I'd guess that with companies like P&G and L'Oréal, there's pressure on the perfumers to develop bestselling fragrances. Is that what you want to accomplish at Patou? What kinds of pressure do you deal with?
Our target is not to create a bestseller fragrance. That’s one that you’re selling a lot — then it’s not a luxury fragrance. It’s more a mass fragrance, because everybody is buying that. If you want to have a long-term business in this category of fragrance, you have to be rare and exclusive. Of course, we have to sell enough to make money, but we focus on the long-term business. Our target is that our fragrance will remain on the market in 10 years, 20 years, 30 years.
Then the pressure is different. Of course I’m under pressure. First of all, to be sure that the quality of the product that we’re producing. In my job, it’s creation but also production. Twice a year I go to the south of France to choose the jasmine and rose, rose in May and jasmine in September. Then I’m pressured to choose the right batch, which fits with the Joy fragrance. Then I have to control the raw production to make sure it’s good quality. We can’t disappoint our customers, because our customers are loyal. They’re [sensitive] to the quality.
The second pressure is to create a fragrance that fits with the Jean Patou standard. For example, Joy Forever has to be qualitatively speaking at the high level. And the third is to revive old fragrances. We’re relaunching old fragrances. This year we're doing Vacances, L'Heure Attendue and Colony. When I’m working on this formula, I have to make sure that I’m keeping the spirit of the fragrance. That’s the third pressure. I do not have the pressure of putting on the market the bestseller fragrance. I have to put on the market the number one regarding the quality and the Patou standard.
So who's your customer, if not a mainstream shopper?

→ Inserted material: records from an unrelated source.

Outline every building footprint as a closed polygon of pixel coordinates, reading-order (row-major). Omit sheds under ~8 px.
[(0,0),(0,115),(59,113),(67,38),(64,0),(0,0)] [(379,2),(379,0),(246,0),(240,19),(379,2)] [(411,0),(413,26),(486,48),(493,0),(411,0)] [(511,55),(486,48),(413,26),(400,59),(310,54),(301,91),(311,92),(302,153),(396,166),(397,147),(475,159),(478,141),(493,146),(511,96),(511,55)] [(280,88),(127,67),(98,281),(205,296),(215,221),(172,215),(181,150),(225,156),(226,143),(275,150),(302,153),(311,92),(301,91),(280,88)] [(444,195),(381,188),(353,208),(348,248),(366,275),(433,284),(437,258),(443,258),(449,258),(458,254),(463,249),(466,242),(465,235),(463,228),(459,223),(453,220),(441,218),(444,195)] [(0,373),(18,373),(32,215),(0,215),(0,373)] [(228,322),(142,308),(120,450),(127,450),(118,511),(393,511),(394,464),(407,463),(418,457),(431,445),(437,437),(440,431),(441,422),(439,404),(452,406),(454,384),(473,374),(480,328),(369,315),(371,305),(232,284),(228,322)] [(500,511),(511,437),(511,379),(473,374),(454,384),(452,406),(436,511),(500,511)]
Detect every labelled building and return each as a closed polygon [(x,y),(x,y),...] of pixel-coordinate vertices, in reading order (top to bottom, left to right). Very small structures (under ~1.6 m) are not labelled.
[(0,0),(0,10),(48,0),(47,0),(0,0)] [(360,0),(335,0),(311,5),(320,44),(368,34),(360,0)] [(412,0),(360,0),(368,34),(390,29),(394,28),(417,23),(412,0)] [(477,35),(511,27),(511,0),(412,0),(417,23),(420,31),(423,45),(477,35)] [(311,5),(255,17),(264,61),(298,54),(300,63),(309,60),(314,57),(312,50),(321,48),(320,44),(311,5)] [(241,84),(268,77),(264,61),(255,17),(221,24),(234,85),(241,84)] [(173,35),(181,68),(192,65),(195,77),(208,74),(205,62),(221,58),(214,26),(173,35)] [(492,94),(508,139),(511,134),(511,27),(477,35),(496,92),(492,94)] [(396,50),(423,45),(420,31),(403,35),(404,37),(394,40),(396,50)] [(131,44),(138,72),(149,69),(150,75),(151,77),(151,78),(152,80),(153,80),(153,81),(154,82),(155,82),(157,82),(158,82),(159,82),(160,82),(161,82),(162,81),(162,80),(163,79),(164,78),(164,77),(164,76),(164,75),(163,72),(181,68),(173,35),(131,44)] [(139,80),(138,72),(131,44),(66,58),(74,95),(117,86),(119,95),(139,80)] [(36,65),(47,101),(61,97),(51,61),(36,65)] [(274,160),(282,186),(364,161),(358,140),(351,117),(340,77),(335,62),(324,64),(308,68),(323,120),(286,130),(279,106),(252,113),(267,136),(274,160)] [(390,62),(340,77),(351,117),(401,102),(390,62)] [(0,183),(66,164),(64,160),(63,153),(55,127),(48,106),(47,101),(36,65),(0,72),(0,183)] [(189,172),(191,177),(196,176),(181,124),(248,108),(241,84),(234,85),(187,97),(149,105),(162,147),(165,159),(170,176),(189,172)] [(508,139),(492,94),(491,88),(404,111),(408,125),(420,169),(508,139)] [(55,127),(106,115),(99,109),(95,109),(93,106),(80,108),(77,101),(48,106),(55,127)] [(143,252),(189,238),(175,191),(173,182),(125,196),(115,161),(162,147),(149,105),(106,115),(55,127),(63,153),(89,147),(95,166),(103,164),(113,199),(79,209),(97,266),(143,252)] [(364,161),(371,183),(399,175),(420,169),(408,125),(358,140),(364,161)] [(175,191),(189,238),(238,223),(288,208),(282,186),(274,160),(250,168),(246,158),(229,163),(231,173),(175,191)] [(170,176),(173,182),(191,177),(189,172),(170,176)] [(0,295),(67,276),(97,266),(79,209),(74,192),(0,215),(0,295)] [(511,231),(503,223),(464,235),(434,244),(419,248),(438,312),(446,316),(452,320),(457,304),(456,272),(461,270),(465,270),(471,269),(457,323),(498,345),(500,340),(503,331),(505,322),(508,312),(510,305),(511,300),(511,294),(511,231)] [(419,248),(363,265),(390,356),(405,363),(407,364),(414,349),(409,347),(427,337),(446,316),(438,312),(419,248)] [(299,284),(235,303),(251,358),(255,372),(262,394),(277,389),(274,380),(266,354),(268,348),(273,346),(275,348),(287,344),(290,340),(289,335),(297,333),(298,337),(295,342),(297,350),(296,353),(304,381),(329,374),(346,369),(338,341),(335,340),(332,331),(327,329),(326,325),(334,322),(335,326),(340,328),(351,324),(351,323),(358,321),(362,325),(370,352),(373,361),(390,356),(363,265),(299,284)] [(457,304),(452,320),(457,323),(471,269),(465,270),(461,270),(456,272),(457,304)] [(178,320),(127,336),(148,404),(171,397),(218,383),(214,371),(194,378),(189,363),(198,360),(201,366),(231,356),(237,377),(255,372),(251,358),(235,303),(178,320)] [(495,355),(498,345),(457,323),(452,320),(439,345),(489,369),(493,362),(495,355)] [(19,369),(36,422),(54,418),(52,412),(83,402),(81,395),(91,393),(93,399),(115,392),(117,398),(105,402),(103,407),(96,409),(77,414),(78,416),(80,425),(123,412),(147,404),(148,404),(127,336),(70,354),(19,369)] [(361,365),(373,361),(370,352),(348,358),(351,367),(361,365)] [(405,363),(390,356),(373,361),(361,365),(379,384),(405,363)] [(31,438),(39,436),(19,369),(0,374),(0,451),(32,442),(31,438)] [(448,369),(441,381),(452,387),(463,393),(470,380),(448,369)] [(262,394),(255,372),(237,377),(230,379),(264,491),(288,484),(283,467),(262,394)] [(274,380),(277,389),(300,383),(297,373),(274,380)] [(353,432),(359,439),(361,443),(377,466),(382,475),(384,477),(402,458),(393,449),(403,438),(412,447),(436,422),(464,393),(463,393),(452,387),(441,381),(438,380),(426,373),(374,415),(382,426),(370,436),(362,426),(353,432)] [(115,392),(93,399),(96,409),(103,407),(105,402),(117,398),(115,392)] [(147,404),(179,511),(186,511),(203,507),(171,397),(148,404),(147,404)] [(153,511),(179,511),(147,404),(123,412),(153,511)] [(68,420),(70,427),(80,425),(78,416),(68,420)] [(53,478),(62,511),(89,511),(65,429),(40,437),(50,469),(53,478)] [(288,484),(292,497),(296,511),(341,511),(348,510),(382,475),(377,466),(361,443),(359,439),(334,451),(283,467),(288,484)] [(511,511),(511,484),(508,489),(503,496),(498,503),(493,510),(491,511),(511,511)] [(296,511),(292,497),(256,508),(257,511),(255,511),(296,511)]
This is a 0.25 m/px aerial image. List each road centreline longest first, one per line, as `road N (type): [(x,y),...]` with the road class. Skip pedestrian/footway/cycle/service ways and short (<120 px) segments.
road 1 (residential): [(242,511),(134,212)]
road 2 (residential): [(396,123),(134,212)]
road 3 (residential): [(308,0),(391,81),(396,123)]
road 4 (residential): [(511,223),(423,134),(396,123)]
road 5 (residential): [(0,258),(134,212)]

All the people who are buying our fragrances are people who are connoisseurs. They don’t want to buy a fragrance that they know everyone will wear it in the streets. Just imagine that you are in a Parisian building. The contessa on the second floor and the housekeeper is on the ground floor; the contessa would be shocked to smell that the housekeeper is wearing the same fragrance. Our customers are people who don’t want to smell the same as other people. They don’t want to smell like the last fragrance on the shelf in Sephora or the big department stores. It’s more or less could be the same spirit as the niche brand. But we are not niche, we are exclusive.
What's the difference between the two?
It's the standard and the story. Standard because, in a niche brand, you have the best and the worst. [With niche brands] you can smell sometimes awful things. Or sometimes you may smell something original, but difficult to wear. Jean Patou’s fragrances have to be worn. When people are going to Patou, they know they’re getting something original, but not completely weird. And in such a way, rare, but not as rare as all the niche brands. We have a story, also. Most niche brands don’t have a story, or sometimes the stories are a bit artificial.